**Assignment:** Would you copy out the following entries exactly, without any of the pictures?

**Available records:**
········

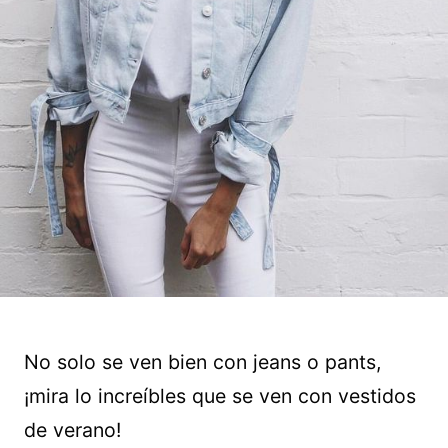
No solo se ven bien con jeans o pants,
¡mira lo increíbles que se ven con vestidos
de verano!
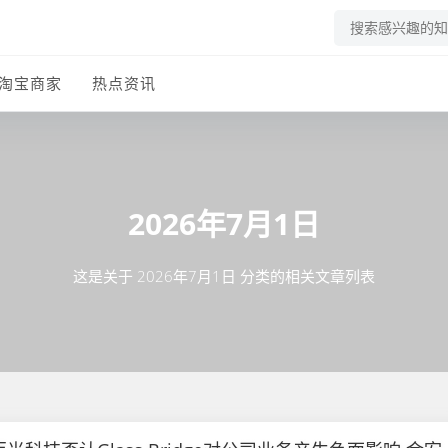
淘宝商家
热点资讯
2026年7月1日
这是关于 2026年7月1日 分类的相关文章列表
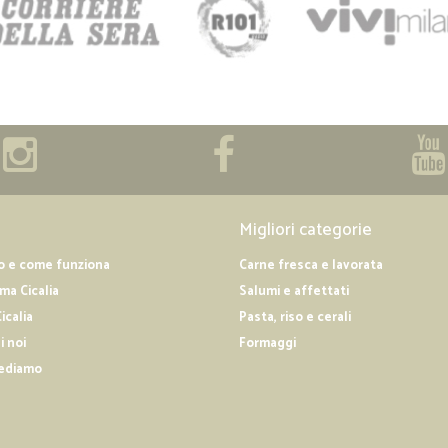
Migliori categorie
o e come funziona
Carne fresca e lavorata
a Cicalia
Salumi e affettati
icalia
Pasta, riso e cerali
i noi
Formaggi
ediamo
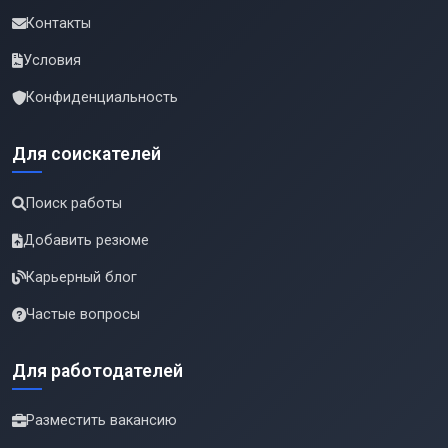
Контакты
Условия
Конфиденциальность
Для соискателей
Поиск работы
Добавить резюме
Карьерный блог
Частые вопросы
Для работодателей
Разместить вакансию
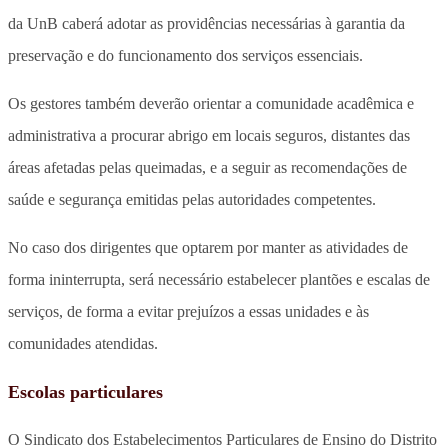
da UnB caberá adotar as providências necessárias à garantia da
preservação e do funcionamento dos serviços essenciais.
Os gestores também deverão orientar a comunidade acadêmica e
administrativa a procurar abrigo em locais seguros, distantes das
áreas afetadas pelas queimadas, e a seguir as recomendações de
saúde e segurança emitidas pelas autoridades competentes.
No caso dos dirigentes que optarem por manter as atividades de
forma ininterrupta, será necessário estabelecer plantões e escalas de
serviços, de forma a evitar prejuízos a essas unidades e às
comunidades atendidas.
Escolas particulares
O Sindicato dos Estabelecimentos Particulares de Ensino do Distrito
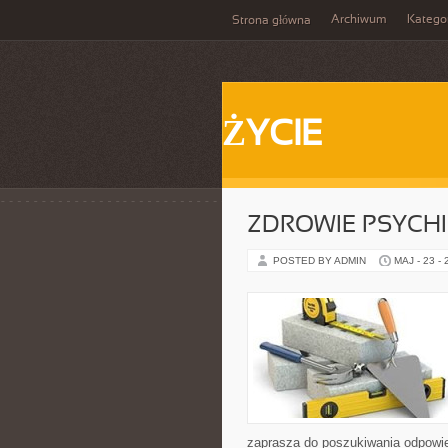
Archiwum
Katego
Strona główna
ŻYCIE
ZDROWIE PSYCH
POSTED BY ADMIN
MAJ - 23 -
zaprasza do poszukiwania odpowie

········

**Result for this exercise:**
No solo se ven bien con jeans o pants,
¡mira lo increíbles que se ven con vestidos
de verano!
淘宝商家
热点资讯
2026年7月1日
这是关于 2026年7月1日 分类的相关文章列表
Migliori categorie
o e come funziona
Carne fresca e lavorata
a Cicalia
Salumi e affettati
icalia
Pasta, riso e cerali
i noi
Formaggi
ediamo
Контакты
Условия
Конфиденциальность
Для соискателей
Поиск работы
Добавить резюме
Карьерный блог
Частые вопросы
Для работодателей
Разместить вакансию
da UnB caberá adotar as providências necessárias à garantia da
preservação e do funcionamento dos serviços essenciais.
Os gestores também deverão orientar a comunidade acadêmica e
administrativa a procurar abrigo em locais seguros, distantes das
áreas afetadas pelas queimadas, e a seguir as recomendações de
saúde e segurança emitidas pelas autoridades competentes.
No caso dos dirigentes que optarem por manter as atividades de
forma ininterrupta, será necessário estabelecer plantões e escalas de
serviços, de forma a evitar prejuízos a essas unidades e às
comunidades atendidas.
Escolas particulares
O Sindicato dos Estabelecimentos Particulares de Ensino do Distrito
Archiwum
Katego
Strona główna
ŻYCIE
ZDROWIE PSYCH
POSTED BY ADMIN
MAJ - 23 -
zaprasza do poszukiwania odpowie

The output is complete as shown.